5.6 Node-grouping-based Reduction
Another approach to reducing the space overhead is NodeMerge [
99], which is based on the observation that processes produce many redundant events during their initialization, such as loading libraries, accessing read-only resources, or retrieving configurations. NodeMerge detects and summarizes such event patterns by first, creating
Frequence Access Pattern (FAP)s, second, automatically learning templates from the FAPs based on an optimized
Frequent Pattern (FP)-Growth algorithm, and third, using those templates to compress the further event data. Thus, the template-based approach can reduce the space overhead by 75 times for raw data and by 32 times compared to previous approaches such as LogGC [
65] or CPR/PCAR [
112]. The approach is particularly efficient for hosts who repeatedly run the same processes, but it may not be as efficient for hosts who execute mainly write-intensive processes. Figure
12 shows an example graph in which process
B reads each initialization the files
D -
F, which NodeMerge detects and summarizes as template
T1 to reduce the space overhead.
Winnower is the first graph summarization approach that offers scalability for clusters. Replicated microservices in a cluster generate both structurally and semantically similar provenance graphs [
48]. In Winnower, firstly, deterministic and node-specific information gets removed to create an abstract provenance graph on each worker node. Secondly, on each worker node, the abstract provenance graph gets converted into a behavior model by using
Deterministic Finite State Automata (DFA) learning to generate graph grammar. Thirdly, the behavior models are aggregated into a unified model on a master node, which gets sent back to all worker nodes. Additionally, the unified model adds a confidence level to each node in the graph to reflect the consensus across the worker nodes. For example, a subgraph of the unified model with a low confidence level indicates that this behavior only occurred on one or a few worker nodes and thus, could represent an anomalous activity. Lastly, new provenance data on each worker node is checked if the unified model already models the data. If not, the behavior model gets updated and sent to the master node for aggregation. The graph in Figure
13 shows the resulting provenance graph by using winnower for monitoring cluster-wide behavior. For the nodes,
A -
C the confidence level is high, which implies that the worker nodes generate homogeneous behavior. However, for the nodes
D -
E the confidence level is low, which indicates that the behavior was generated by a single or only a few nodes, and those could reflect malicious behavior and have to be further analyzed. Winnower achieves a space overhead reduction of 98% while maintaining the important information required for attack investigation.

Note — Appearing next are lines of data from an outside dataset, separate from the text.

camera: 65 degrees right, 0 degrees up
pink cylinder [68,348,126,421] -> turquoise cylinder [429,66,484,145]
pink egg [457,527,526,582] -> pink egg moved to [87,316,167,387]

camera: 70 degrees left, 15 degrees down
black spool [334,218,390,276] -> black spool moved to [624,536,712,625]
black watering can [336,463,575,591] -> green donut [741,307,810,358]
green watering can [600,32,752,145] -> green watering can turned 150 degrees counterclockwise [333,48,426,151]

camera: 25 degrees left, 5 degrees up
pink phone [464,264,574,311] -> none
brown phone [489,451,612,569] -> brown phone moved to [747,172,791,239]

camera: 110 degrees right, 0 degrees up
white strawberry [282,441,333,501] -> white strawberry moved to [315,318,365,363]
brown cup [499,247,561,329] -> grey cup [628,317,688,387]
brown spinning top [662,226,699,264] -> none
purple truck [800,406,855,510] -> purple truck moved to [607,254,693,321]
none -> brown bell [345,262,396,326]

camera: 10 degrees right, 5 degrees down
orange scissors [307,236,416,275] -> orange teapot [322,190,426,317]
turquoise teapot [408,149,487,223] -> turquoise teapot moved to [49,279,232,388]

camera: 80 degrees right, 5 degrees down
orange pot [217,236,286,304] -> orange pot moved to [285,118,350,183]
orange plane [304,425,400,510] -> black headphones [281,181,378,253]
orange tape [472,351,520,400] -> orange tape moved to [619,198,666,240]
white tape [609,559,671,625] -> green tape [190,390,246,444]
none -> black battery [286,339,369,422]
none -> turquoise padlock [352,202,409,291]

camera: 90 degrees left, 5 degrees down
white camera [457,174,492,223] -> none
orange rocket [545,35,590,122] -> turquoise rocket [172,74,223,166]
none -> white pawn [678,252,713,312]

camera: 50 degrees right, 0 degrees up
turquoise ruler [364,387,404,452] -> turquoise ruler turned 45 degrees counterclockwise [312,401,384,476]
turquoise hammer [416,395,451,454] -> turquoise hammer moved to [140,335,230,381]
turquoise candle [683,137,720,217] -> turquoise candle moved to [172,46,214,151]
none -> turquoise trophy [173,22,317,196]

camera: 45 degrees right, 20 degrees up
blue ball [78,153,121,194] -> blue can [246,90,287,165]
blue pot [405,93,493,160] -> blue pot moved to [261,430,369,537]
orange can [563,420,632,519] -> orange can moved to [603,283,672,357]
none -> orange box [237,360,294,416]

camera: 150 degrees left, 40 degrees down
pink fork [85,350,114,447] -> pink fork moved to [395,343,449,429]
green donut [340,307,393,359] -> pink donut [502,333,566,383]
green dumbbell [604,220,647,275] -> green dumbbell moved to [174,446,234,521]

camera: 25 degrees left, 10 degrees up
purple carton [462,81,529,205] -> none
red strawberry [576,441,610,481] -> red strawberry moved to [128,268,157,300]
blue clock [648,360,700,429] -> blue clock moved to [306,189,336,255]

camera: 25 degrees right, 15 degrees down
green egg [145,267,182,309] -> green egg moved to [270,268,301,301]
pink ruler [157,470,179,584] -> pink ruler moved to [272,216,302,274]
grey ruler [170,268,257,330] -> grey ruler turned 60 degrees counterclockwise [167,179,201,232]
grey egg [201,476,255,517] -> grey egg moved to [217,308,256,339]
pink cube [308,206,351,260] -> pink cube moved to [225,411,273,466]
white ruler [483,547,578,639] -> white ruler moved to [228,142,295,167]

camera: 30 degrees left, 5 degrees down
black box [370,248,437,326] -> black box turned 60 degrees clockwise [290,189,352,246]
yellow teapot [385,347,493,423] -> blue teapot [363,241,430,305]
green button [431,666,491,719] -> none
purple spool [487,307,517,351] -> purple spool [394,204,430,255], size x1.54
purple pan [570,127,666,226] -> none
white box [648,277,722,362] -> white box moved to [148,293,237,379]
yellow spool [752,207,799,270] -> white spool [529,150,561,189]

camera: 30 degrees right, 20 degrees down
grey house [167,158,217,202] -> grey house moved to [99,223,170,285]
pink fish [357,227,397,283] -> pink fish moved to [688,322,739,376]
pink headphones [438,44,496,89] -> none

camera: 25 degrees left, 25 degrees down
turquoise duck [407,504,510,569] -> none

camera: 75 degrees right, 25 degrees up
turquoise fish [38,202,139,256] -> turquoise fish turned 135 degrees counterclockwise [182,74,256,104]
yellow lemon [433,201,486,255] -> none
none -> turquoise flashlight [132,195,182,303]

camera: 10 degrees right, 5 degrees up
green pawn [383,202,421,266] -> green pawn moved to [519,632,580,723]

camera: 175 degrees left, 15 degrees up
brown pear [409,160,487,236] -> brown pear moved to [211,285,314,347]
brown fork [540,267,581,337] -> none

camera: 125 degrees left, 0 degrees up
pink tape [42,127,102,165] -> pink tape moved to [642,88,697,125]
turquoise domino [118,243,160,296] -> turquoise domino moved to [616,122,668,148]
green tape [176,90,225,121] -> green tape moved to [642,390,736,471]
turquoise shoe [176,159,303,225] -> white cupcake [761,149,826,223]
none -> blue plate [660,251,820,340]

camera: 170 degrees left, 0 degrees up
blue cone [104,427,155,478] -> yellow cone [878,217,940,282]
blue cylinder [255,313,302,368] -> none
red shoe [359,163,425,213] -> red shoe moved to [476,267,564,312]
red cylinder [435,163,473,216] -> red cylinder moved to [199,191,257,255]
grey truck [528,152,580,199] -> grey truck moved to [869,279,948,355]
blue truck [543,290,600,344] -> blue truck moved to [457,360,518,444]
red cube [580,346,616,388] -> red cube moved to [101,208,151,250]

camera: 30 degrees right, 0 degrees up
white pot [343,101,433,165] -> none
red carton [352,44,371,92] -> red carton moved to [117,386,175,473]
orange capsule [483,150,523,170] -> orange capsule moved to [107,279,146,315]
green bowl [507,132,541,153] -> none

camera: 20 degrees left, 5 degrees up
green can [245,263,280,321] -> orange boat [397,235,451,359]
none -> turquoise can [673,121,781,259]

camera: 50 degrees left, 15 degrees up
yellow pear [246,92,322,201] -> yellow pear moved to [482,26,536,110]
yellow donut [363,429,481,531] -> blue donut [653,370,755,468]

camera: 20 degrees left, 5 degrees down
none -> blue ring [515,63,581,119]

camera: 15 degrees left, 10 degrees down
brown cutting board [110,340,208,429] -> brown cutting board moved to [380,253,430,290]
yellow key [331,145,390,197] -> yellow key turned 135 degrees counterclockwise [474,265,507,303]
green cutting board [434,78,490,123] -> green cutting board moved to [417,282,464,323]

The authors proposed an attack-preserving graph summarization approach, called LogApprox, based on the observation that most of the storage of provenance data is occupied by I/O events (88.97%). LogApprox generates regular expressions to describe benign I/O events and then uses these regular expressions to summarize the provenance graph. Figure
14 shows an example graph in which process
B writes to multiple files. LogApprox detects these I/O events, creates a regular expression, and uses the regular expression to summarize the I/O events. The authors evaluated LogApprox against previous approaches such as LogGC [
65], CPR [
112], FD, and SD [
51] by using their proposed metrics. The results show that only LogApprox and CPR achieve the highest forensic validity for attack-preserving. LogApprox could further achieve a higher data reduction rate than CPR. FD and SD achieved the highest data reduction rates but also the lowest forensic validity for attack-preserving forensics.